Case Study

Live Audio Visualizer Plugin

An OBS-native audio visualizer plugin built in C++ with FFT-driven band analysis and multiple rendering modes for live production scenes.

C++OBS Plugin APICMakeFFT DSPReal-time Rendering
GitHub repository ↗

Role

Systems and graphics engineer

Timeline

2025 - Present

Organization

Open-source

Status

Released

Technical Context

OBS plugins are not a typical web development environment. Source plugins are expected to integrate directly with libobs interfaces, use C++ APIs, and respect OBS threading behavior for audio callbacks, source updates, and per-frame rendering. A visualizer plugin has to be responsive enough for live streaming while staying stable inside the compositor pipeline.

This project targets that exact constraint surface: capture audio from a selected OBS audio source, transform it into frequency-domain signal features, and render configurable graphics modes in real time as a custom OBS source.

Implementation

The core implementation attaches an audio capture callback to the selected source and writes mixed mono samples into a ring buffer. On render, the plugin pulls a window from that buffer, applies a Hann window, runs FFT magnitude analysis, and computes band values with log-style mapping and configurable frequency coverage. The current code supports bass-focused through full-spectrum views via selectable freq_range behavior.
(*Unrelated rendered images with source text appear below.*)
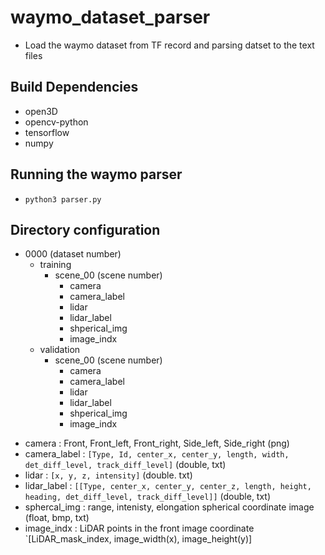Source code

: # waymo_dataset_parser
* Load the waymo dataset from TF record and parsing datset to the text files

## Build Dependencies
* open3D
* opencv-python
* tensorflow
* numpy

## Running the waymo parser 
* `python3 parser.py`

## Directory configuration
- 0000 (dataset number)
    - training
        - scene_00 (scene number)
            - camera
            - camera_label
            - lidar
            - lidar_label
            - shperical_img
            - image_indx
    - validation
        - scene_00 (scene number)
            - camera
            - camera_label
            - lidar
            - lidar_label
            - shperical_img
            - image_indx

* camera : Front, Front_left, Front_right, Side_left, Side_right (png)
* camera_label : `[Type, Id, center_x, center_y, length, width, det_diff_level, track_diff_level]` (double, txt)
* lidar : `[x, y, z, intensity]` (double. txt)
* lidar_label : `[[Type, center_x, center_y, center_z, length, height, heading, det_diff_level, track_diff_level]]` (double, txt)
* sphercal_img : range, intenisty, elongation spherical coordinate image (float, bmp, txt)
* image_indx : LiDAR points in the front image coordinate `[LiDAR_mask_index, image_width(x), image_height(y)]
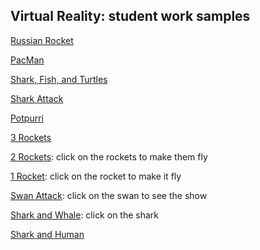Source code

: ## Virtual Reality: student work samples

[Russian Rocket](https://cospac.es/edu/yrdC)

[PacMan](https://cospac.es/edu/LUmz)

[Shark, Fish, and Turtles](https://cospac.es/edu/JJIQ)

[Shark Attack](https://cospac.es/edu/KYGF)

[Potpurri](https://cospac.es/edu/559L)

[3 Rockets](https://cospac.es/edu/Jk4e)

[2 Rockets](https://cospac.es/edu/TkFY): click on the rockets to make them fly

[1 Rocket](https://cospac.es/edu/RCvi): click on the rocket to make it fly

[Swan Attack](https://cospac.es/edu/6P5h): click on the swan to see the show

[Shark and Whale](https://cospac.es/edu/jmf5): click on the shark

[Shark and Human](https://cospac.es/edu/e2Yy)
Smoothing and peak decay are handled explicitly to reduce jitter while preserving movement. Visual parameters such as sensitivity, bar width, spacing, and shape are exposed through OBS properties. Rendering supports multiple display modes, including normal bars, mirrored center-out bars, and radial forms, with optional gradients and background color control.
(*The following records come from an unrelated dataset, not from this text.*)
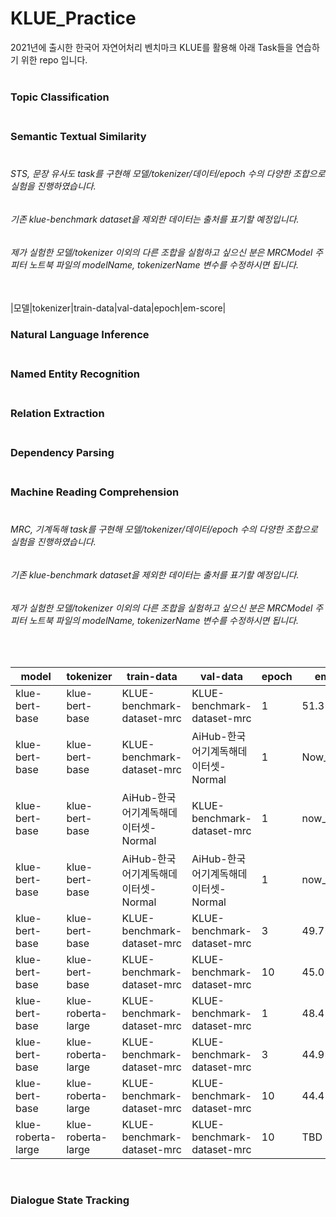 # KLUE_Practice

2021년에 출시한 한국어 자연어처리 벤치마크 KLUE를 활용해 아래 Task들을 연습하기 위한 repo 입니다.<br><br>
<h3>Topic Classification<br><br></h3>
<h3>Semantic Textual Similarity<br><br></h3>
<h6>STS, 문장 유사도 task를 구현해 모델/tokenizer/데이터/epoch 수의 다양한 조합으로 실험을 진행하였습니다.</h6>
<h6>기존 klue-benchmark dataset을 제외한 데이터는 출처를 표기할 예정입니다.</h6>
<h6>제가 실험한 모델/tokenizer 이외의 다른 조합을 실험하고 싶으신 분은 MRCModel 주피터 노트북 파일의 modelName, tokenizerName 변수를 수정하시면 됩니다.</h6><br>
|모델|tokenizer|train-data|val-data|epoch|em-score|

<h3>Natural Language Inference<br><br></h3>
<h3>Named Entity Recognition<br><br></h3>
<h3>Relation Extraction<br><br></h3>
<h3>Dependency Parsing<br><br></h3>
<h3>Machine Reading Comprehension<br><br></h3>
<h6>MRC, 기계독해 task를 구현해 모델/tokenizer/데이터/epoch 수의 다양한 조합으로 실험을 진행하였습니다.</h6>
<h6>기존 klue-benchmark dataset을 제외한 데이터는 출처를 표기할 예정입니다.</h6>
<h6>제가 실험한 모델/tokenizer 이외의 다른 조합을 실험하고 싶으신 분은 MRCModel 주피터 노트북 파일의 modelName, tokenizerName 변수를 수정하시면 됩니다.</h6><br>

|model|tokenizer|train-data|val-data|epoch|em-score|
|------|---|---|---|---|---|
|klue-bert-base|klue-bert-base|KLUE-benchmark-dataset-mrc|KLUE-benchmark-dataset-mrc|1|51.3|
|klue-bert-base|klue-bert-base|KLUE-benchmark-dataset-mrc|AiHub-한국어기계독해데이터셋-Normal|1|Now_Prediction|
|klue-bert-base|klue-bert-base|AiHub-한국어기계독해데이터셋-Normal|KLUE-benchmark-dataset-mrc|1|now_Modeling|
|klue-bert-base|klue-bert-base|AiHub-한국어기계독해데이터셋-Normal|AiHub-한국어기계독해데이터셋-Normal|1|now_Modeling|
|klue-bert-base|klue-bert-base|KLUE-benchmark-dataset-mrc|KLUE-benchmark-dataset-mrc|3|49.7|
|klue-bert-base|klue-bert-base|KLUE-benchmark-dataset-mrc|KLUE-benchmark-dataset-mrc|10|45.0|
|klue-bert-base|klue-roberta-large|KLUE-benchmark-dataset-mrc|KLUE-benchmark-dataset-mrc|1|48.4|
|klue-bert-base|klue-roberta-large|KLUE-benchmark-dataset-mrc|KLUE-benchmark-dataset-mrc|3|44.9|
|klue-bert-base|klue-roberta-large|KLUE-benchmark-dataset-mrc|KLUE-benchmark-dataset-mrc|10|44.4|
|klue-roberta-large|klue-roberta-large|KLUE-benchmark-dataset-mrc|KLUE-benchmark-dataset-mrc|10|TBD|

<br>
<h3>Dialogue State Tracking<br><br></h3>
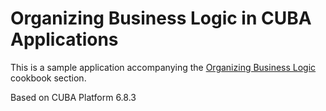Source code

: # Organizing Business Logic in CUBA Applications

This is a sample application accompanying the [Organizing Business Logic](https://doc.cuba-platform.com/manual-6.8/business_logic_recipes.html) cookbook section.

Based on CUBA Platform 6.8.3
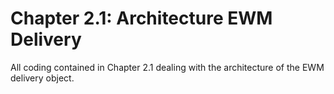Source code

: # Chapter 2.1: Architecture EWM Delivery
All coding contained in Chapter 2.1 dealing with the architecture of the EWM delivery object.
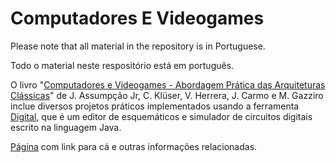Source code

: # Computadores E Videogames

Please note that all material in the repository is in Portuguese.

Todo o material neste respositório está em português.

O livro "[Computadores e Videogames - Abordagem Prática das
Arquiteturas Clássicas](ComputadoresEVideogames.pdf)" de
J. Assumpção Jr, C. Klüser, V. Herrera, J. Carmo e M. Gazziro
inclue diversos projetos práticos implementados usando a
ferramenta [Digital](https://github.com/hneemann/Digital), que
é um editor de esquemáticos e simulador de circuitos digitais
escrito na linguagem Java.

[Página](http://laob.pesquisa.ufabc.edu.br/project30.html)
com link para cá e outras informações relacionadas.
All drawing occurs through OBS graphics APIs in the plugin render callback, which keeps the output native to OBS scene composition. Build and packaging are handled through CMake-based workflows and release automation for Windows artifacts, with platform-specific build instructions for macOS and Linux.

Challenges

One major challenge is balancing responsiveness with signal stability. Raw FFT output fluctuates frame to frame, so the plugin uses smoothing and peak logic to produce readable motion without introducing lag that would feel disconnected from the source audio.

Another challenge is plugin reliability in user environments. OBS users install plugins in different layouts, and locale/resource file placement matters. The project documentation and release process account for those details so non-technical users can install successfully without rebuilding from source.

A third challenge is mode diversity inside a single render path. Supporting vertical, mirrored, and radial output while keeping settings coherent required a rendering design that shares DSP state but branches cleanly on geometry. The result is a plugin that remains flexible for creators while still fitting OBS's strict plugin model.